What you need to do: Scan the records beneath this line for the line holding "thumb mcp: (1643, 890)" and the line holding "ring mcp: (1579, 1004)", then transcribe exactly those two and all lines between.

Pose estimation data
== Segment start ==

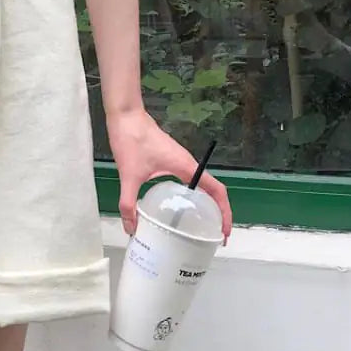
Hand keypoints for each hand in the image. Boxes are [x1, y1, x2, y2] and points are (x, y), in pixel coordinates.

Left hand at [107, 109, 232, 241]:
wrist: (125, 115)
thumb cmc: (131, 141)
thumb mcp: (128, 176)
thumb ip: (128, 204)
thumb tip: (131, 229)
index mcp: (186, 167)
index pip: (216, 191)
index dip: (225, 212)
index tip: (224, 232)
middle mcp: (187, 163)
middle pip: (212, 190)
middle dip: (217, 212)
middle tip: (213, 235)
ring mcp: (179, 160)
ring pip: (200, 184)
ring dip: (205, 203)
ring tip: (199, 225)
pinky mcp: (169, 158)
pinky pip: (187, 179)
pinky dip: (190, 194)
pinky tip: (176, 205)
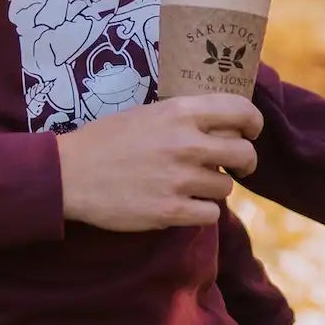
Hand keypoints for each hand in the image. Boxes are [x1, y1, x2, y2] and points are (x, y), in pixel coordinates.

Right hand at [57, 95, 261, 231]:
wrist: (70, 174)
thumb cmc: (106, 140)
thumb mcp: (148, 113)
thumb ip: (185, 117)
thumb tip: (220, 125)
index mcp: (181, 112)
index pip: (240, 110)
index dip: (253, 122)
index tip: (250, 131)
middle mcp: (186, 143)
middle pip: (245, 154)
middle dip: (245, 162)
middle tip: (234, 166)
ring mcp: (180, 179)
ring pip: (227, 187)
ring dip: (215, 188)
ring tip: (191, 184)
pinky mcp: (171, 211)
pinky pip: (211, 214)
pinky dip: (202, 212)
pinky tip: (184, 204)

== Segment end ==
== Segment start ==

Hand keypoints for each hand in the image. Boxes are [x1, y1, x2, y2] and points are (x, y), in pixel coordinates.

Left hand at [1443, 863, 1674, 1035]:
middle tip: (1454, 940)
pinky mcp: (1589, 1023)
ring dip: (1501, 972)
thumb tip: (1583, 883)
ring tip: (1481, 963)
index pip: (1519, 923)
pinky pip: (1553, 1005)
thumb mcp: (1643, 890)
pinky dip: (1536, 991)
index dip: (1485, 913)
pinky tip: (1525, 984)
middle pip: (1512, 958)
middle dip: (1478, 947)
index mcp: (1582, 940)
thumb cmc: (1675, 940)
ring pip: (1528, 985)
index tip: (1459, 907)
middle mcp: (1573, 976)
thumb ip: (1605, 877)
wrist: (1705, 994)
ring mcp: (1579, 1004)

== Segment end ==

Answer box:
thumb mcp: (1643, 890)
pinky dip: (1536, 991)
index dip: (1485, 913)
pinky tip: (1525, 984)
middle pip: (1512, 958)
middle dip: (1478, 947)
index mcp: (1582, 940)
thumb cmc: (1675, 940)
ring pip: (1528, 985)
index tip: (1459, 907)
middle mcp: (1573, 976)
thumb ip: (1605, 877)
wrist: (1705, 994)
ring mcp: (1579, 1004)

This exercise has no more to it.